LH_assign = hierarchy.fcluster(LH.fit_transform(G_adj), t=6 , criterion='maxclust')
# 6 cluster assignment from Hierarchical Louvain when the maximum number of clusters is restricted to 6

print("Do they produce the same number of clusters?")
print(len(set(LC_assign)) == len(set(LH_assign))  ) 

print("-------------")

print("Do they produce the assignment?")
print(list(LC_assign) == list(LH_assign) )

The output is

Do they produce the same number of clusters?
True
-------------
Do they produce the same assignment?
False
tbonald commented 2 years ago

Many thanks for your feedback. The first issue has been fixed (see the develop branch); the new version of Louvain will be available in the next release. Meanwhile, you can use Louvain without the shuffling_nodes option and do the shuffling manually through:

louvain = Louvain()
index = np.arange(adjacency.shape[0])
np.random.shuffle(index)
adjacency = adjacency[index][:, index]
labels = louvain.fit_transform(adajcency)
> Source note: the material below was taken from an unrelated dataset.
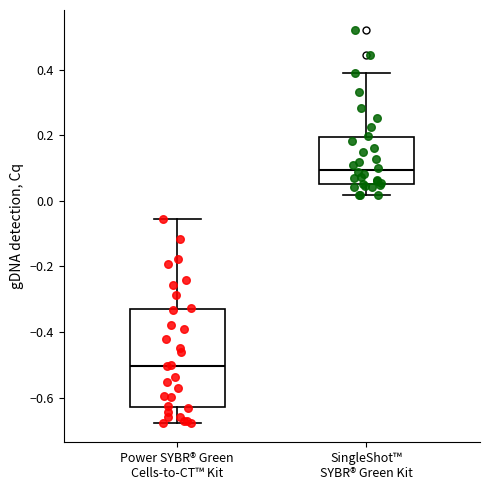

Where is the upper edge of the box for Power SYBR® Green Cells-to-CT™ Kit on the y-axis? The values are not printed on the chart, so give them approximately, as read against the axis.

-0.32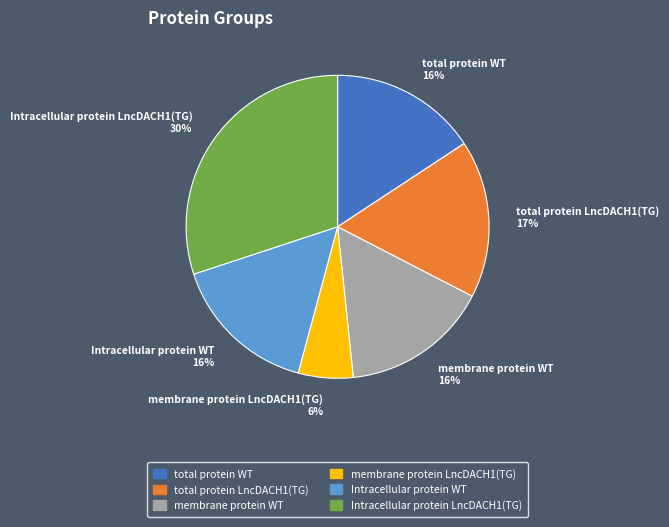

Which category has the biggest portion of the pie?

Intracellular protein LncDACH1(TG)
I'm checking the other issues.

tbonald commented 2 years ago

As for your second point, there is no issue here. The fact that the labels differ simply comes from the fact that the clusterings are not aligned (i.e., the cluster indices do not match). The function fcluster has its own algorithm to assign the labels from the hierarchy, and there is not reason that this is the same as the original assignment done by Louvain.

tbonald commented 2 years ago

Finally, the difference with Gephi modularity might come from the tolerance parameters tol_optimization and tol_aggregation. Setting these parameters to 0 might decrease the number of clusters (but make the algorithm slower for large graphs).

tbonald commented 2 years ago

Unless you have other questions or comments, I will close this issue.